### [Work task]
This exercise asks for the entries below to be printed exactly.

### [Supplied records]
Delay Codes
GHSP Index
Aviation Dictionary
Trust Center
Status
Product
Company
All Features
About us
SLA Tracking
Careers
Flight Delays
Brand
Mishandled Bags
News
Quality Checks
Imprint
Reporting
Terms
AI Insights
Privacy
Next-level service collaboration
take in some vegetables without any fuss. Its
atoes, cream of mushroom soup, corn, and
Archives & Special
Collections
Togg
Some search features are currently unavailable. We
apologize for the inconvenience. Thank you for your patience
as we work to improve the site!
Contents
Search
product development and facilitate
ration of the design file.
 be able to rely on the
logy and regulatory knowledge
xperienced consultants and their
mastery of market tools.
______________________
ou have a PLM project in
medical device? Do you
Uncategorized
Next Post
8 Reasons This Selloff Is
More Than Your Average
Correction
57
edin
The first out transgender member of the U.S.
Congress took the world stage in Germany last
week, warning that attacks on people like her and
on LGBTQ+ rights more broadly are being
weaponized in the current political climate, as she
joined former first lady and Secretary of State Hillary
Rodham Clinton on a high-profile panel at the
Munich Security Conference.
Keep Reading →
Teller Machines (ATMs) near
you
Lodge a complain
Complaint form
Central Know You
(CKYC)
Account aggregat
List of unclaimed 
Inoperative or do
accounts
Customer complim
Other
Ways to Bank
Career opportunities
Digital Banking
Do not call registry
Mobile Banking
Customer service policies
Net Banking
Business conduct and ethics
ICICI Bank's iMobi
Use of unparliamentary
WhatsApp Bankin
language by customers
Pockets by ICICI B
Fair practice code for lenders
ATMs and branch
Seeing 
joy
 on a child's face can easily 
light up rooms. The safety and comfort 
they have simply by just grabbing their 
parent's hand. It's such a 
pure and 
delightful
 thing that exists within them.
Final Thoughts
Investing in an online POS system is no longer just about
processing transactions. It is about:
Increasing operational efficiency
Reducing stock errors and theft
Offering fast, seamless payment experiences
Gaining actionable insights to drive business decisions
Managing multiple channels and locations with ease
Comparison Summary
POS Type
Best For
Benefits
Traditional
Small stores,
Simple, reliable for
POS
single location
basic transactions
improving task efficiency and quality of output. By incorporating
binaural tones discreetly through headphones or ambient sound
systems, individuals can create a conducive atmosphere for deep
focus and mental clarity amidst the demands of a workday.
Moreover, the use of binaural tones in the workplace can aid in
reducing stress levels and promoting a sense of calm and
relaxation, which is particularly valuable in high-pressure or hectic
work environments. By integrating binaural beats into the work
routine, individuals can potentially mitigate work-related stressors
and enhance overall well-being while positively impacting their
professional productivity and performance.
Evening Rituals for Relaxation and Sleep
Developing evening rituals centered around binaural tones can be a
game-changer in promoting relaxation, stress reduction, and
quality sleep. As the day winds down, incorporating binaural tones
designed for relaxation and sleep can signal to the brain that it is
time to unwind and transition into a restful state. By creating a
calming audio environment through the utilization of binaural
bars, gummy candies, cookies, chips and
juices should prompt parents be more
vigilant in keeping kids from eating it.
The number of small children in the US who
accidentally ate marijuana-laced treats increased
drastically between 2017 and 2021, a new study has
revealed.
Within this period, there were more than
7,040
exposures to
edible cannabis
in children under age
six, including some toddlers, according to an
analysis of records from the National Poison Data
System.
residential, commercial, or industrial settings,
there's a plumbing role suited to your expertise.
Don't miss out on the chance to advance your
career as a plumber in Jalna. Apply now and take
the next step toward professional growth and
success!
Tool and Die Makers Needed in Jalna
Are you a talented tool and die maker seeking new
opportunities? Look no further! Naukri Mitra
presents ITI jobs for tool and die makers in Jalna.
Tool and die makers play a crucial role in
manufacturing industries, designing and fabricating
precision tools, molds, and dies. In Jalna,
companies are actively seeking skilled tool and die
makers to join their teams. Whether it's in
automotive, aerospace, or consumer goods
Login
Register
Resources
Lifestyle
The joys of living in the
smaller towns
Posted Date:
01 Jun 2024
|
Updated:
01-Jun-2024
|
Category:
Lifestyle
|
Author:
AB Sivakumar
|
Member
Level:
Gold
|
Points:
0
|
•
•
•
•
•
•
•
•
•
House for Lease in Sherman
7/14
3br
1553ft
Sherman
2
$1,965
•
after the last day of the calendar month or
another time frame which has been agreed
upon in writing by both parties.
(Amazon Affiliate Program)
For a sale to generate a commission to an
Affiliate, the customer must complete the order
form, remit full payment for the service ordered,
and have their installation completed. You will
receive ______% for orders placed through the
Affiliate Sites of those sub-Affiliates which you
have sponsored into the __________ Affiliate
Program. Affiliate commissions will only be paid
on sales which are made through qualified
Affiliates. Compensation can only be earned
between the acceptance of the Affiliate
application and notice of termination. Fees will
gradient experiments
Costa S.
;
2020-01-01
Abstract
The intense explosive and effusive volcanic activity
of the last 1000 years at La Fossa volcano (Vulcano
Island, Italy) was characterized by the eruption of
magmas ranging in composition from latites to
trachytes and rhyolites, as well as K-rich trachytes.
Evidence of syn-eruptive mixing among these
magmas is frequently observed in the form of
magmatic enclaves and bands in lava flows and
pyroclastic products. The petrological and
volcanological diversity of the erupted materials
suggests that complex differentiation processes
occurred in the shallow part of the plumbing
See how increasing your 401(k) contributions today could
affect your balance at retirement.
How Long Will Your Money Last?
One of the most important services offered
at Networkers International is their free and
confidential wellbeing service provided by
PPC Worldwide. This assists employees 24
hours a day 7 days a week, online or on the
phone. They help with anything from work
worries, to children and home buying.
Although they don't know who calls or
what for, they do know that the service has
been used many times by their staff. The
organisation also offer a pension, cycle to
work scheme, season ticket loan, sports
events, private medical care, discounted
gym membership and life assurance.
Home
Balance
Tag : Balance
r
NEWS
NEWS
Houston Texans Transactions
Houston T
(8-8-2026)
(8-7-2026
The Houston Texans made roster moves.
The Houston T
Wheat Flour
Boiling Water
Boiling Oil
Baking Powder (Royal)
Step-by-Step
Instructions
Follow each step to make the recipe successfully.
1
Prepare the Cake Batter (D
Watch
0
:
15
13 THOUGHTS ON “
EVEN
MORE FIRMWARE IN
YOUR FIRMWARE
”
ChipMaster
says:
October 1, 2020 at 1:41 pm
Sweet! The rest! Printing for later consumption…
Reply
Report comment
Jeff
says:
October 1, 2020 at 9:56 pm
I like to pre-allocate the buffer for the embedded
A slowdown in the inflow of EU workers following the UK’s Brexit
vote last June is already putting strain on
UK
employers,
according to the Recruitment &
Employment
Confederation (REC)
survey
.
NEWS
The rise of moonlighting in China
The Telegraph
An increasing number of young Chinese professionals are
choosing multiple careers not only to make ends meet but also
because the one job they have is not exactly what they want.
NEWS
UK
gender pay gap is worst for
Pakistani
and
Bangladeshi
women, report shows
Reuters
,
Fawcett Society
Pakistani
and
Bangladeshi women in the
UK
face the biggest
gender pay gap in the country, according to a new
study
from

### [Worked solution]
Delay Codes
GHSP Index
Aviation Dictionary
Trust Center
Status
Product
Company
All Features
About us
SLA Tracking
Careers
Flight Delays
Brand
Mishandled Bags
News
Quality Checks
Imprint
Reporting
Terms
AI Insights
Privacy
Next-level service collaboration
take in some vegetables without any fuss. Its
atoes, cream of mushroom soup, corn, and
Archives & Special
Collections
Togg
Some search features are currently unavailable. We
apologize for the inconvenience. Thank you for your patience
as we work to improve the site!
Contents
Search
product development and facilitate
ration of the design file.
 be able to rely on the
logy and regulatory knowledge
xperienced consultants and their
mastery of market tools.
______________________
ou have a PLM project in
medical device? Do you
Uncategorized
Next Post
8 Reasons This Selloff Is
More Than Your Average
Correction
57
edin
The first out transgender member of the U.S.
Congress took the world stage in Germany last
week, warning that attacks on people like her and
on LGBTQ+ rights more broadly are being
weaponized in the current political climate, as she
joined former first lady and Secretary of State Hillary
Rodham Clinton on a high-profile panel at the
Munich Security Conference.
Keep Reading →
Teller Machines (ATMs) near
you
Lodge a complain
Complaint form
Central Know You
(CKYC)
Account aggregat
List of unclaimed 
Inoperative or do
accounts
Customer complim
Other
Ways to Bank
Career opportunities
Digital Banking
Do not call registry
Mobile Banking
Customer service policies
Net Banking
Business conduct and ethics
ICICI Bank's iMobi
Use of unparliamentary
WhatsApp Bankin
language by customers
Pockets by ICICI B
Fair practice code for lenders
ATMs and branch
Seeing 
joy
 on a child's face can easily 
light up rooms. The safety and comfort 
they have simply by just grabbing their 
parent's hand. It's such a 
pure and 
delightful
 thing that exists within them.
Final Thoughts
Investing in an online POS system is no longer just about
processing transactions. It is about:
Increasing operational efficiency
Reducing stock errors and theft
Offering fast, seamless payment experiences
Gaining actionable insights to drive business decisions
Managing multiple channels and locations with ease
Comparison Summary
POS Type
Best For
Benefits
Traditional
Small stores,
Simple, reliable for
POS
single location
basic transactions
improving task efficiency and quality of output. By incorporating
binaural tones discreetly through headphones or ambient sound
systems, individuals can create a conducive atmosphere for deep
focus and mental clarity amidst the demands of a workday.
Moreover, the use of binaural tones in the workplace can aid in
reducing stress levels and promoting a sense of calm and
relaxation, which is particularly valuable in high-pressure or hectic
work environments. By integrating binaural beats into the work
routine, individuals can potentially mitigate work-related stressors
and enhance overall well-being while positively impacting their
professional productivity and performance.
Evening Rituals for Relaxation and Sleep
Developing evening rituals centered around binaural tones can be a
game-changer in promoting relaxation, stress reduction, and
quality sleep. As the day winds down, incorporating binaural tones
designed for relaxation and sleep can signal to the brain that it is
time to unwind and transition into a restful state. By creating a
calming audio environment through the utilization of binaural
bars, gummy candies, cookies, chips and
juices should prompt parents be more
vigilant in keeping kids from eating it.
The number of small children in the US who
accidentally ate marijuana-laced treats increased
drastically between 2017 and 2021, a new study has
revealed.
Within this period, there were more than
7,040
exposures to
edible cannabis
in children under age
six, including some toddlers, according to an
analysis of records from the National Poison Data
System.
residential, commercial, or industrial settings,
there's a plumbing role suited to your expertise.
Don't miss out on the chance to advance your
career as a plumber in Jalna. Apply now and take
the next step toward professional growth and
success!
Tool and Die Makers Needed in Jalna
Are you a talented tool and die maker seeking new
opportunities? Look no further! Naukri Mitra
presents ITI jobs for tool and die makers in Jalna.
Tool and die makers play a crucial role in
manufacturing industries, designing and fabricating
precision tools, molds, and dies. In Jalna,
companies are actively seeking skilled tool and die
makers to join their teams. Whether it's in
automotive, aerospace, or consumer goods
Login
Register
Resources
Lifestyle
The joys of living in the
smaller towns
Posted Date:
01 Jun 2024
|
Updated:
01-Jun-2024
|
Category:
Lifestyle
|
Author:
AB Sivakumar
|
Member
Level:
Gold
|
Points:
0
|
•
•
•
•
•
•
•
•
•
House for Lease in Sherman
7/14
3br
1553ft
Sherman
2
$1,965
•
after the last day of the calendar month or
another time frame which has been agreed
upon in writing by both parties.
(Amazon Affiliate Program)
For a sale to generate a commission to an
Affiliate, the customer must complete the order
form, remit full payment for the service ordered,
and have their installation completed. You will
receive ______% for orders placed through the
Affiliate Sites of those sub-Affiliates which you
have sponsored into the __________ Affiliate
Program. Affiliate commissions will only be paid
on sales which are made through qualified
Affiliates. Compensation can only be earned
between the acceptance of the Affiliate
application and notice of termination. Fees will
gradient experiments
Costa S.
;
2020-01-01
Abstract
The intense explosive and effusive volcanic activity
of the last 1000 years at La Fossa volcano (Vulcano
Island, Italy) was characterized by the eruption of
magmas ranging in composition from latites to
trachytes and rhyolites, as well as K-rich trachytes.
Evidence of syn-eruptive mixing among these
magmas is frequently observed in the form of
magmatic enclaves and bands in lava flows and
pyroclastic products. The petrological and
volcanological diversity of the erupted materials
suggests that complex differentiation processes
occurred in the shallow part of the plumbing
See how increasing your 401(k) contributions today could
affect your balance at retirement.
How Long Will Your Money Last?
One of the most important services offered
at Networkers International is their free and
confidential wellbeing service provided by
PPC Worldwide. This assists employees 24
hours a day 7 days a week, online or on the
phone. They help with anything from work
worries, to children and home buying.
Although they don't know who calls or
what for, they do know that the service has
been used many times by their staff. The
organisation also offer a pension, cycle to
work scheme, season ticket loan, sports
events, private medical care, discounted
gym membership and life assurance.
Home
Balance
Tag : Balance
r
NEWS
NEWS
Houston Texans Transactions
Houston T
(8-8-2026)
(8-7-2026
The Houston Texans made roster moves.
The Houston T
Wheat Flour
Boiling Water
Boiling Oil
Baking Powder (Royal)
Step-by-Step
Instructions
Follow each step to make the recipe successfully.
1
Prepare the Cake Batter (D
Watch
0
:
15
13 THOUGHTS ON “
EVEN
MORE FIRMWARE IN
YOUR FIRMWARE
”
ChipMaster
says:
October 1, 2020 at 1:41 pm
Sweet! The rest! Printing for later consumption…
Reply
Report comment
Jeff
says:
October 1, 2020 at 9:56 pm
I like to pre-allocate the buffer for the embedded
A slowdown in the inflow of EU workers following the UK’s Brexit
vote last June is already putting strain on
UK
employers,
according to the Recruitment &
Employment
Confederation (REC)
survey
.
NEWS
The rise of moonlighting in China
The Telegraph
An increasing number of young Chinese professionals are
choosing multiple careers not only to make ends meet but also
because the one job they have is not exactly what they want.
NEWS
UK
gender pay gap is worst for
Pakistani
and
Bangladeshi
women, report shows
Reuters
,
Fawcett Society
Pakistani
and
Bangladeshi women in the
UK
face the biggest
gender pay gap in the country, according to a new
study
from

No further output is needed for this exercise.